→ **Text passage**:
[start]

• tetris11@lemmy.mlOP
    link
    fedilink
    arrow-up
    5
    ·
    edit-2
    1 year ago

    Good question. Essentially it’s about reproducibility and “bootstrapping” (read: building yourself into existence).

    Reproducible Binaries

    Let’s say you use VLC media player. VLC is written in plain-text C, but it is compiled into binary machine code for your CPU, and your CPU executes it.

    When you install VLC, you technically can build it from source, but typically you download just the pre-built binary from a server and hope that the server is trusted. On an untrusted server, there is nothing stopping someone from inserting malicious code, and serving it up to you as a “VLC” binary.

    In a better world, you could run a checksum or a hash on that binary to check that that binary contains what it says it does, by simply testing the hash with the same binary from another build server. If the binaries match, they’re either both bad or both good. (Repeat with other build server until you are sure.)

    However, binaries aren’t all reproducible. During the building process, small variants creep into the binary machine code such as timestamps of when it was built. This means you can’t compare one VLC binary built by person A, and another VLC binary of the same version and of the same source and for the same CPU, but built by person B, to be the same. The hashes won’t match.

    To get around this, one needs to make reproducible builds stripped of any variant factors so that you can compare binaries.

    Bootstrapping

    Once you have reproducible binaries for VLC, you can then trust that VLC is what it says it is. No one has inserted malicious code into your binary, because your binary matches the hashes of other randomly selected VLC binaries.

    The question then is, how do I know that the program that built VLC doesn’t have malicious code?

    VLC is built with GCC (I think?), so one then needs to inspect the source of GCC, build GCC (assuming the code is good), and then use GCC to build VLC. That way you can be sure that your VLC is legit. No bad code in the VLC source, and no bad code in the GCC compiler. Assuming that your GCC is reproducible, then you can compare its hash with other pre-built GCC’s to verify that.

    Fun side diversion

    Now we enter a loop. How did we build GCC there? Well, GCC was built essentially by itself. An older version of itself was used to compile the newer version. This goes all the way back to 90s with older versions of GCC being used to build the newer version of itself. This burden of trust that no malicious code has been inserted at any point in this chain goes all the way back to the source. See the linked “trusting trust” paper.

    Back to bootstrapping

    Okay, so to recap: If I want to install VLC on my machine such that I can fully trust that no malicious code has been inserted, I need to either:

    • Have a reproducible build that I can test hashes with other trusted build servers. If they have the same hashes, then all servers would have to be compromised by malicious source code for you not to trust the binary.

    • Build VLC from source myself using a trusted compiler (GCC).

[end]

→ **Listed entries**:
[start]

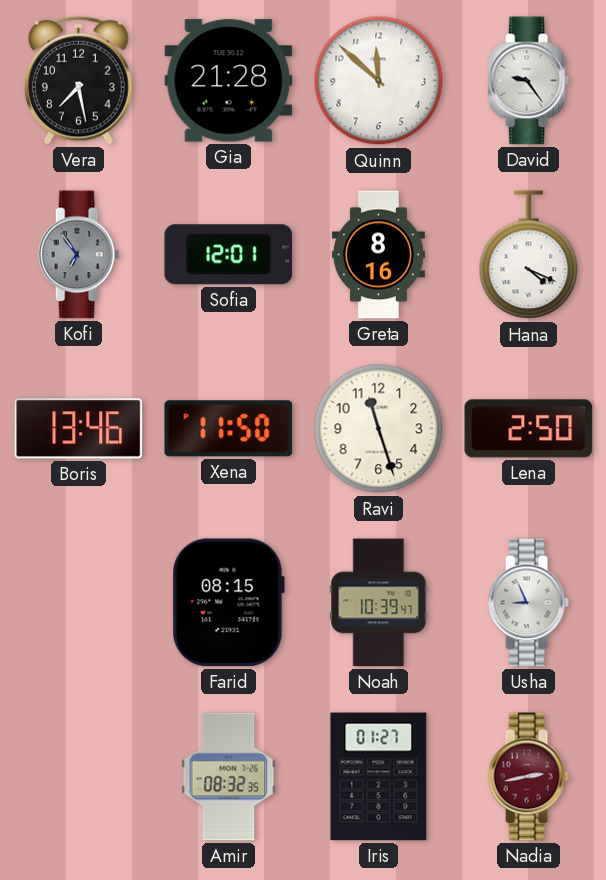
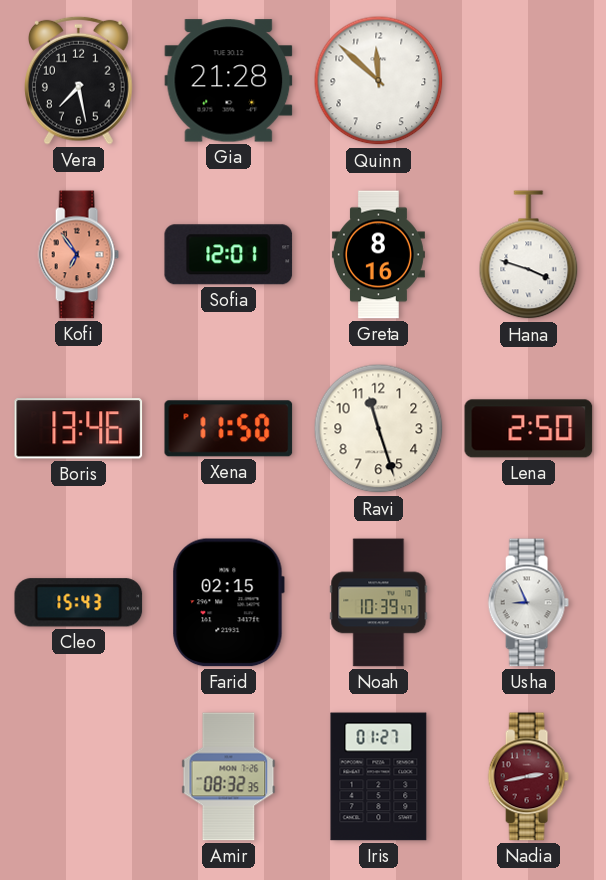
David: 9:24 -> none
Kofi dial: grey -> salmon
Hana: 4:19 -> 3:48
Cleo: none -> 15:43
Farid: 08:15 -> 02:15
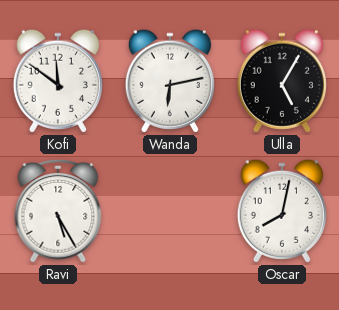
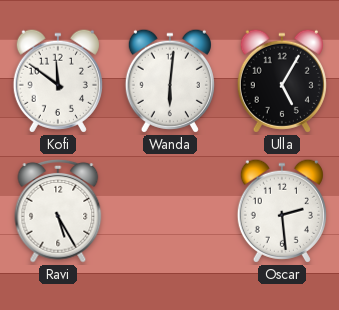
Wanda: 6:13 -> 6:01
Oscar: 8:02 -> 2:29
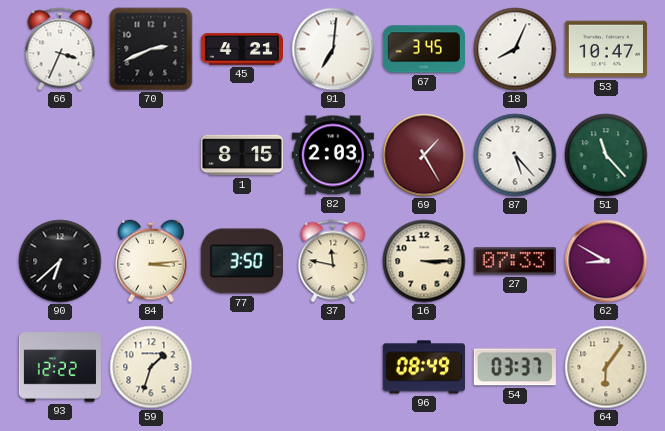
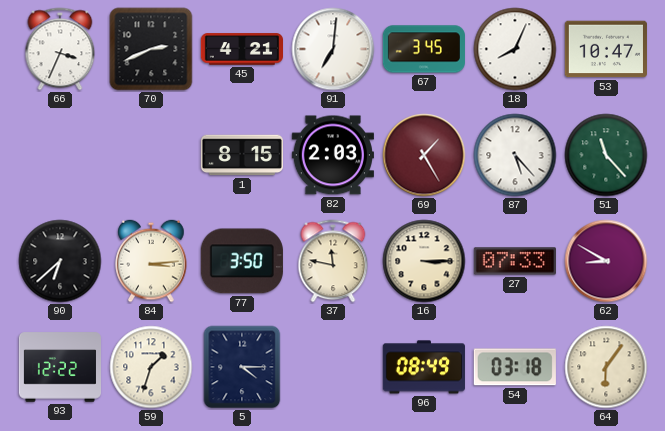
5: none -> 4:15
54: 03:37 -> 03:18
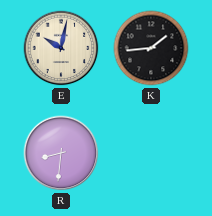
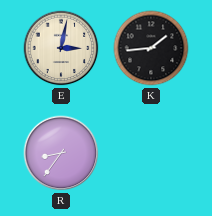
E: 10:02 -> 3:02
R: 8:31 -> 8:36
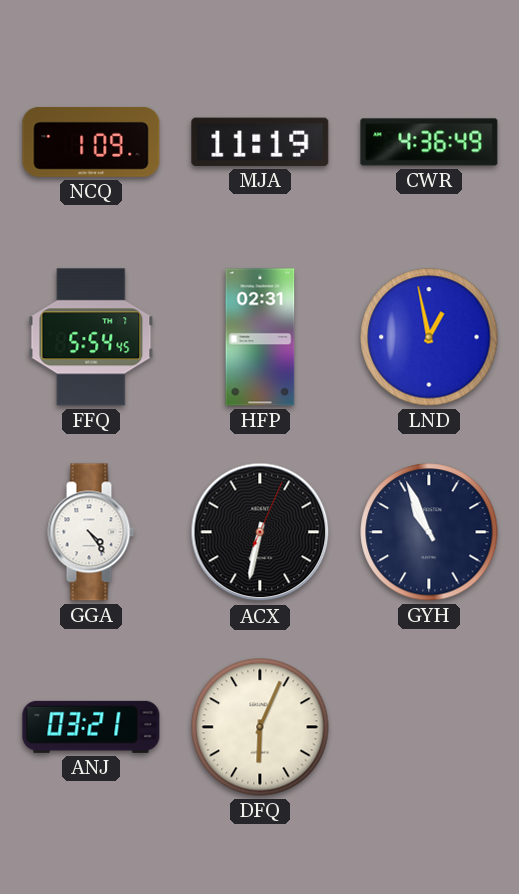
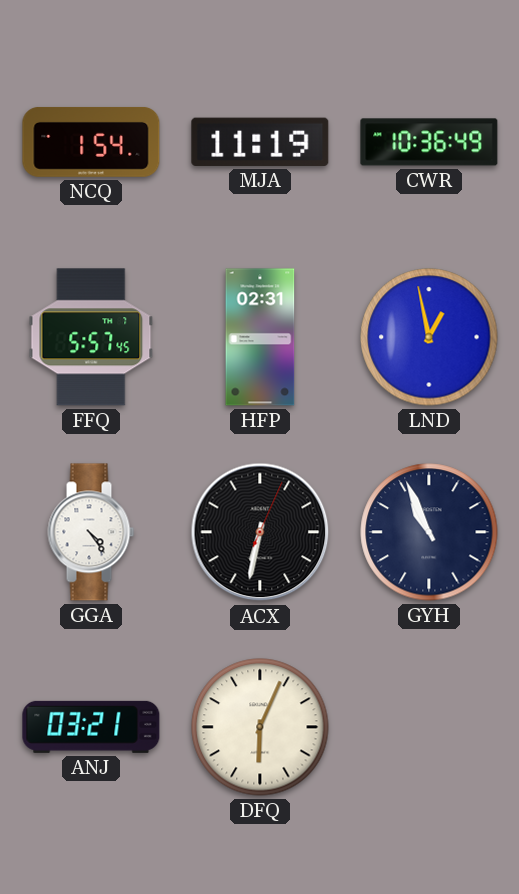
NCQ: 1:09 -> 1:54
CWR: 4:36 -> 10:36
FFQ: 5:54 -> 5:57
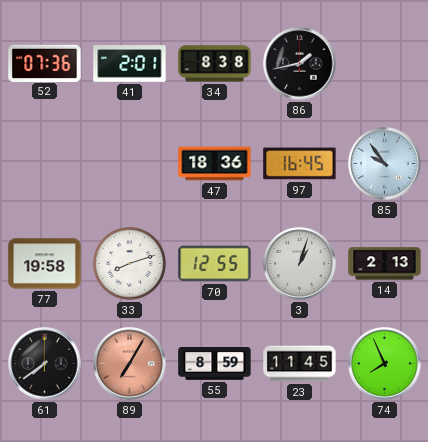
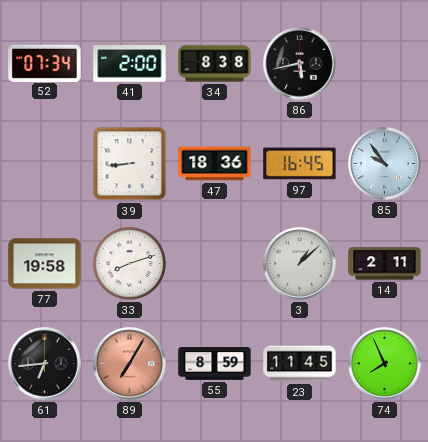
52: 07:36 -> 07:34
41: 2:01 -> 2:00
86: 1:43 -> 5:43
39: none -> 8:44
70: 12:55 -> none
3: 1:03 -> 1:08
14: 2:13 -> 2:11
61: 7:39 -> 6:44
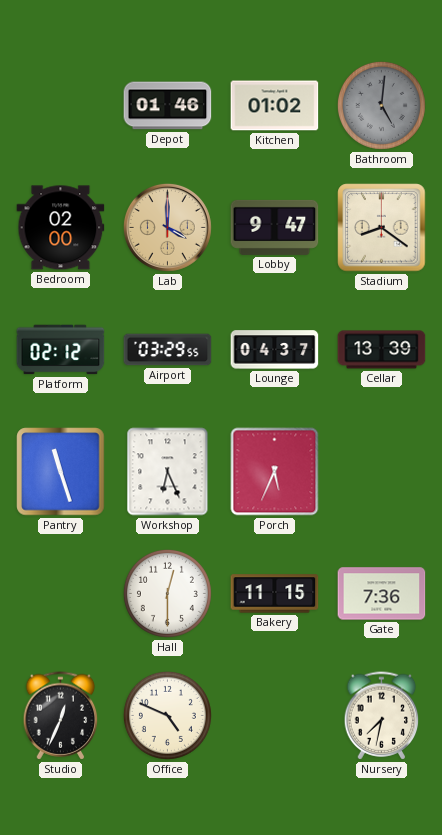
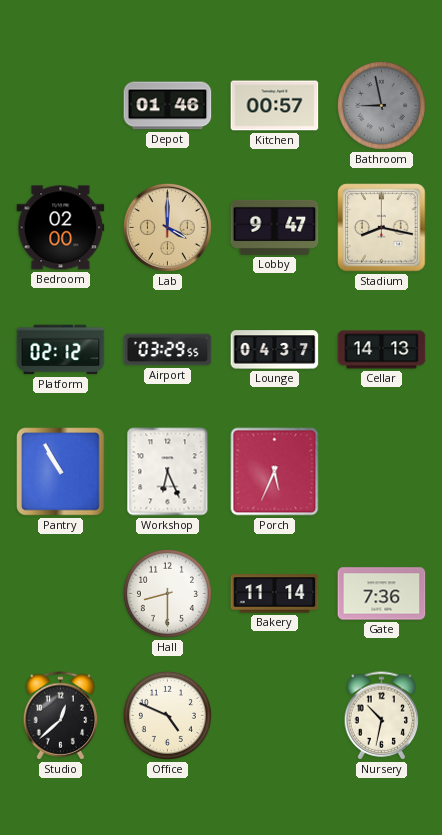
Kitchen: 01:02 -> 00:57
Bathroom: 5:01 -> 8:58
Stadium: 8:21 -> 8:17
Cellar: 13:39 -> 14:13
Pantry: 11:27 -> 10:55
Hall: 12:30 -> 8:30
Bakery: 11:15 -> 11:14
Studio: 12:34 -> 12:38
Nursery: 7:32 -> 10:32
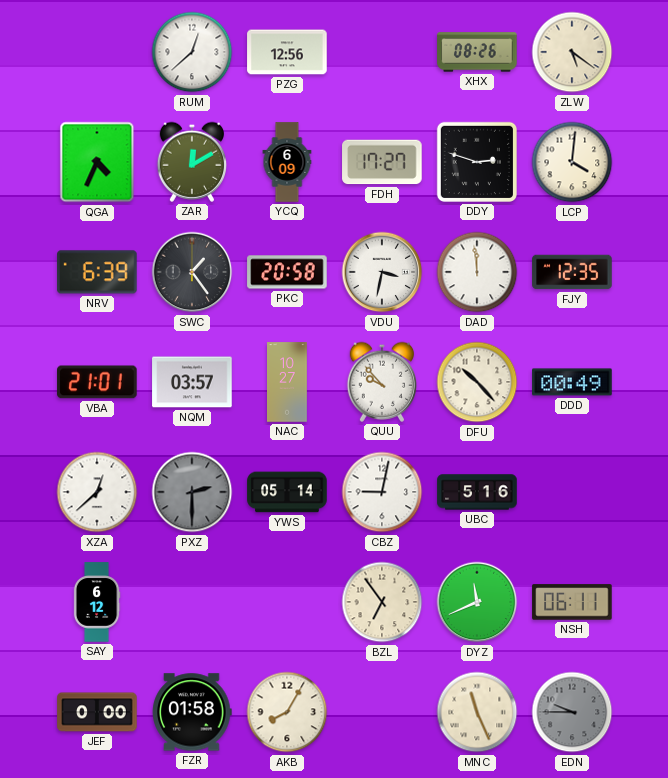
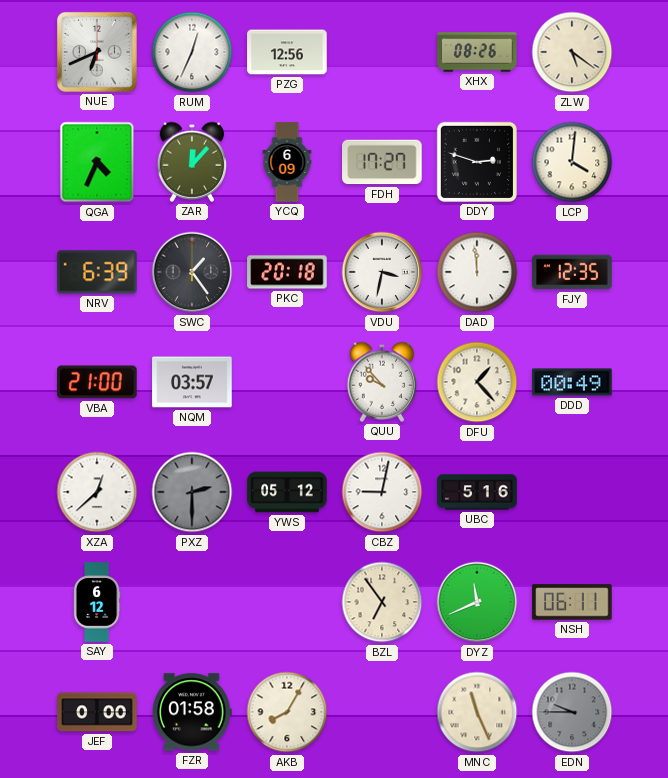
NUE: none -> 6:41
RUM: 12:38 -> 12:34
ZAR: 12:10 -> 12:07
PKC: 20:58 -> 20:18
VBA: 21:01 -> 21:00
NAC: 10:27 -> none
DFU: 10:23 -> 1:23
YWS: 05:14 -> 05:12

[end]

→ **Written task A**:
Does the post on reproducible builds support each of these statements? Answer yes or no for each and quote the words from the post that decide it.
(i) Timestamps from the build can make two binaries of the same source differ.
(ii) VLC is written in C++.
(iii) Each newer version of GCC was compiled by an older version of GCC.
→ **Written task B**: Could you write the next part of the post on reproducible builds, picking up after its last bullet?
The rows above are unrelated to the post on reproducible builds and stand as material of their own.

→ **Right answer A**:
(i) Yes: "small variants creep into the binary machine code such as timestamps of when it was built."
(ii) No: "VLC is written in plain-text C."
(iii) Yes: "An older version of itself was used to compile the newer version."

→ **Right answer B**:
    When you build a Linux system from scratch, this trusted compiler is used. It’s a large 15MB blob of binary code that you can use to build all other software, and you just hope that its clean.

    The Guix people thought, “well, what if I want to know that it’s clean”? One solution is to dig up all the GCC’s in the past and use them to build each other up to the present, but that will take time and energy and it would be a large waste of everyone’s resources

    Instead, they introduced the concept of “seeds”, where one trusted binary can be built from other trusted smaller binaries which can be build from tiny trusted binaries, and so on and so forth, until you get down to a single executable “seed” file which is human readable and anyone can verify that the seed is the same between different systems.

    This seed file, when executed (it’s technically an ELF binary, but it’s few opcodes have human readable comments), will build the first set of tiny binaries, which in turn will build the second set of small binaries, which will finally build you the trusted GCC that will match the same hash as all others built this way.

    Now I’ve only been talking about VLC and GCC, but truthfully an entire OS needs more than that, such as bash, coreutils, binutils, and other binaries. These are known as the “bootstrap binaries”.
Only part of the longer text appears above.